Şeyh Hâmid-İ Velî Hazretleri’nin Mânevî Etkisi ve Emir Sultan Hazreteri
Emir Sultan Hazretleri, Şemsettin Muhammed bin Ali el-Hüseynî olarak bilinir, aslen Buharalı olup burada tahsil yapmış ve tarîkat terbiyesi görmüştür. Kendisi Kübreviyye Tarikatı’nın Nurbahşiyye kolundandır. Hac yolculuğu sırasında Bağdat’a uğramış hacdan sonra da Anadolu’ya gelmiş ve Bursa’ya yerleşmiştir. Kendisi seyyid ve şeriftir.

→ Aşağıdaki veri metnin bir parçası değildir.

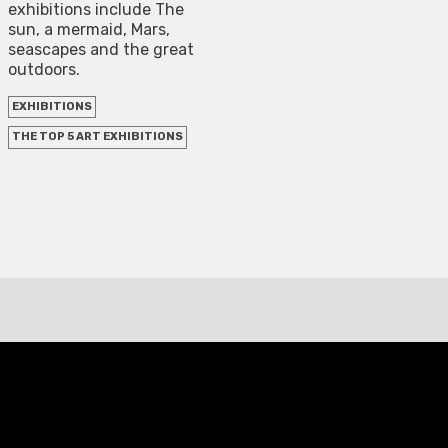
exhibitions include The
sun, a mermaid, Mars,
seascapes and the great
outdoors.
EXHIBITIONS
THE TOP 5 ART EXHIBITIONS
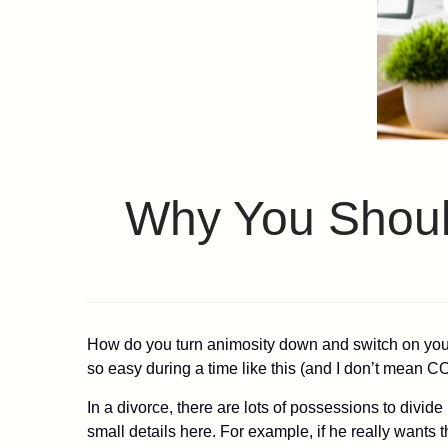
Why You Should
How do you turn animosity down and switch on your u
so easy during a time like this (and I don’t mean CO
In a divorce, there are lots of possessions to divid
small details here. For example, if he really wants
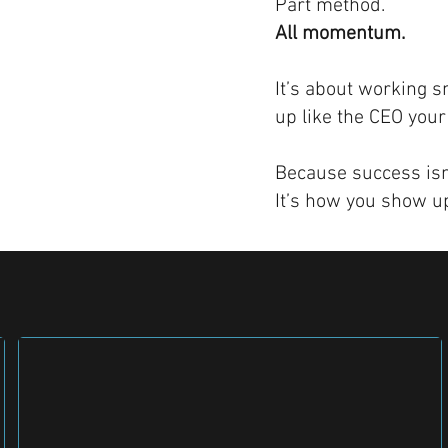
Part method.
All momentum.
It’s about working s
up like the CEO your
Because success isn’
It’s how you show up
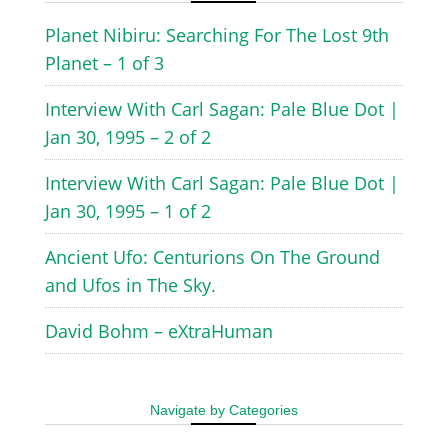
Planet Nibiru: Searching For The Lost 9th
Planet – 1 of 3
Interview With Carl Sagan: Pale Blue Dot |
Jan 30, 1995 – 2 of 2
Interview With Carl Sagan: Pale Blue Dot |
Jan 30, 1995 – 1 of 2
Ancient Ufo: Centurions On The Ground
and Ufos in The Sky.
David Bohm – eXtraHuman
Navigate by Categories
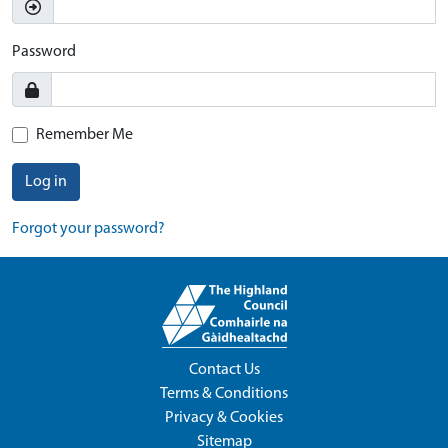
Password
Remember Me
Log in
Forgot your password?
Contact Us
Terms & Conditions
Privacy & Cookies
Sitemap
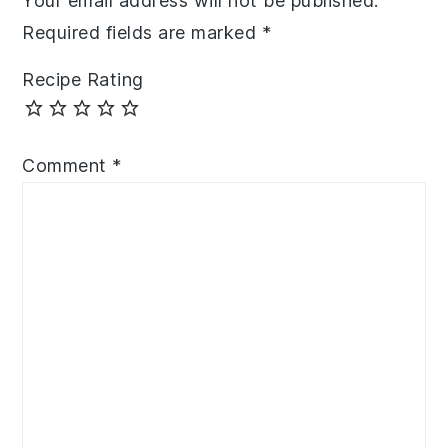
Your email address will not be published.
Required fields are marked
*
Recipe Rating
Comment
*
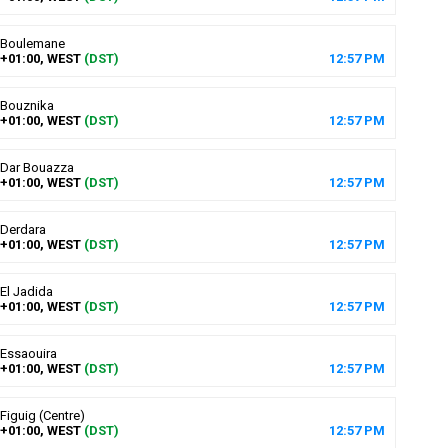
Boulemane
+01:00, WEST
(DST)
12
:
57
PM
Bouznika
+01:00, WEST
(DST)
12
:
57
PM
Dar Bouazza
+01:00, WEST
(DST)
12
:
57
PM
Derdara
+01:00, WEST
(DST)
12
:
57
PM
El Jadida
+01:00, WEST
(DST)
12
:
57
PM
Essaouira
+01:00, WEST
(DST)
12
:
57
PM
Figuig (Centre)
+01:00, WEST
(DST)
12
:
57
PM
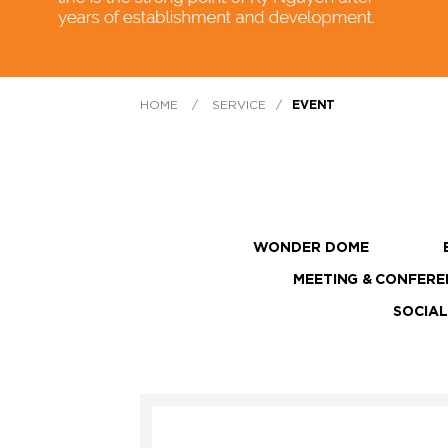
HOME
/
SERVICE
/
EVENT
WONDER DOME
MEETING & CONFERE
SOCIAL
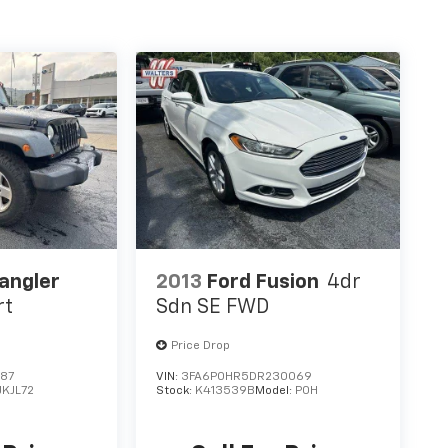
angler
2013
Ford Fusion
4dr
rt
Sdn SE FWD
Price Drop
587
VIN:
3FA6P0HR5DR230069
JKJL72
Stock:
K413539B
Model:
P0H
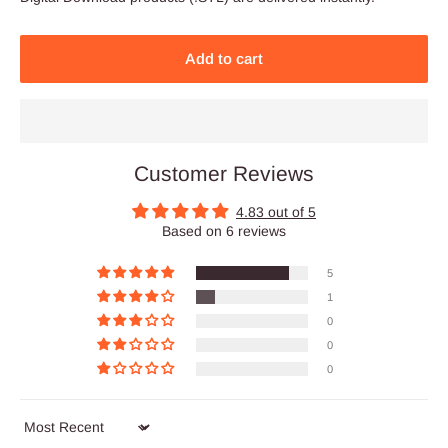
Add to cart
Customer Reviews
4.83 out of 5
Based on 6 reviews
5
1
0
0
0
Sort by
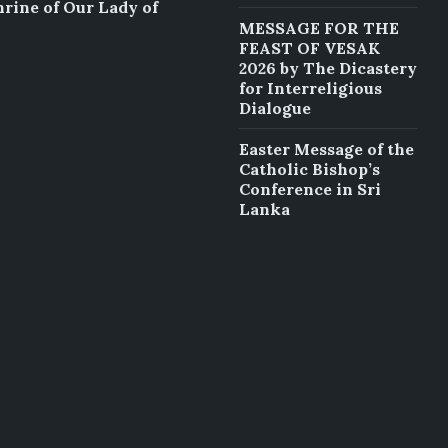
hrine of Our Lady of
MESSAGE FOR THE
FEAST OF VESAK
2026 by The Dicastery
for Interreligious
Dialogue
Easter Message of the
Catholic Bishop’s
Conference in Sri
Lanka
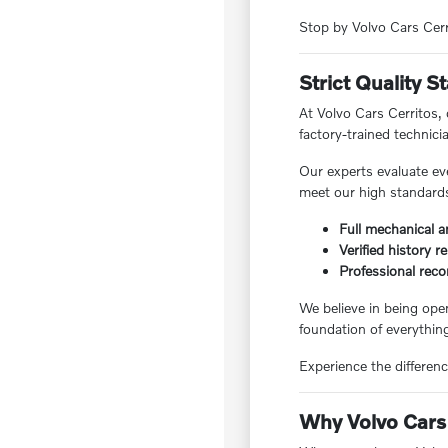
Stop by Volvo Cars Cerri
Strict Quality 
At Volvo Cars Cerritos,
factory-trained technici
Our experts evaluate ev
meet our high standards,
Full mechanical a
Verified history r
Professional reco
We believe in being ope
foundation of everything
Experience the differenc
Why Volvo Cars 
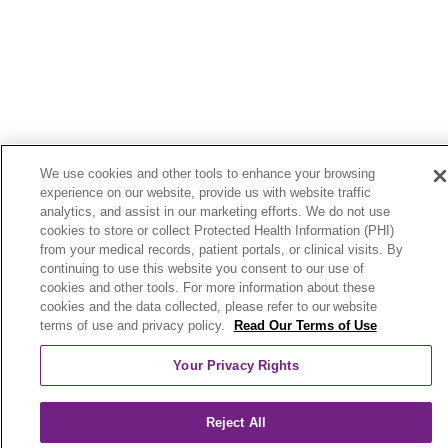
We use cookies and other tools to enhance your browsing
experience on our website, provide us with website traffic
analytics, and assist in our marketing efforts. We do not use
cookies to store or collect Protected Health Information (PHI)
from your medical records, patient portals, or clinical visits. By
continuing to use this website you consent to our use of
cookies and other tools. For more information about these
cookies and the data collected, please refer to our website
terms of use and privacy policy.
Read Our Terms of Use
Your Privacy Rights
Reject All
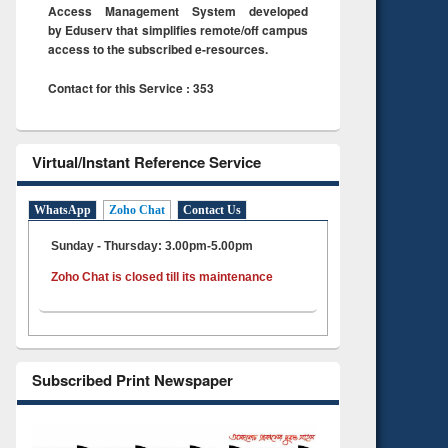
Access Management System developed
by Eduserv that simplifies remote/off campus
access to the subscribed e-resources.
Contact for this Service : 353
Virtual/Instant Reference Service
WhatsApp
Zoho Chat
Contact Us
Sunday - Thursday: 3.00pm-5.00pm
Zoho Chat is closed till its maintenance
Subscribed Print Newspaper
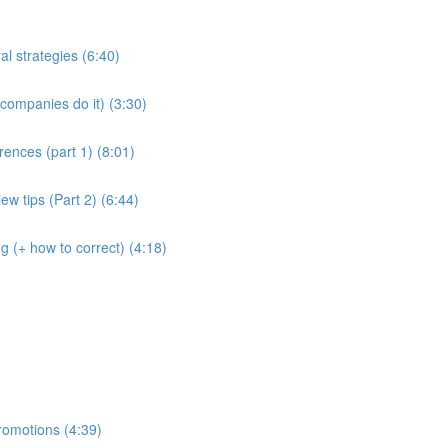
al strategies (6:40)
companies do it) (3:30)
rences (part 1) (8:01)
ew tips (Part 2) (6:44)
g (+ how to correct) (4:18)
romotions (4:39)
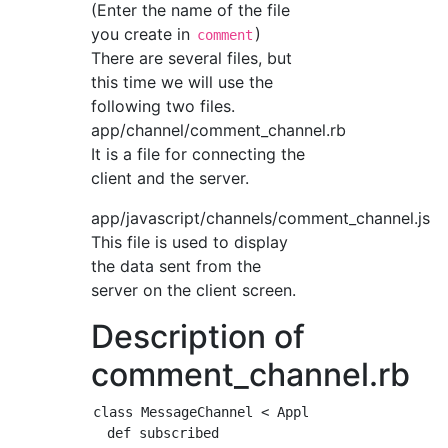
(Enter the name of the file
you create in
)
comment
There are several files, but
this time we will use the
following two files.
app/channel/comment_channel.rb
It is a file for connecting the
client and the server.
app/javascript/channels/comment_channel.js
This file is used to display
the data sent from the
server on the client screen.
Description of
comment_channel.rb
class MessageChannel < ApplicationCable::Chan
  def subscribed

Kısa sürede hâl ve hareketleri, ilmi ve olgunluğuyla herkesi etkilemiştir. Yıldırım Bâyezîd’in damadı olmuş kızı Hundi Sultan ile izdivaç yapmıştır. Yıldırım’ın İstanbul kuşatması sırasında dervişleriyle birlikte kuşatmaya katılmıştır. Ankara Savaşından sonra esir alınarak Timur’a götürülmüş fakat Timur Emir Sultan’a izzet ve hürmet göstermek sûretiyle kendisini Bursa’ya tekrar göndermiştir. Tarihimiz boyunca Türk hükümdarlarının sâdât-ı kirâma yani seyyidlere karşı büyük bir tazim içerisinde olduğunu görmekteyiz.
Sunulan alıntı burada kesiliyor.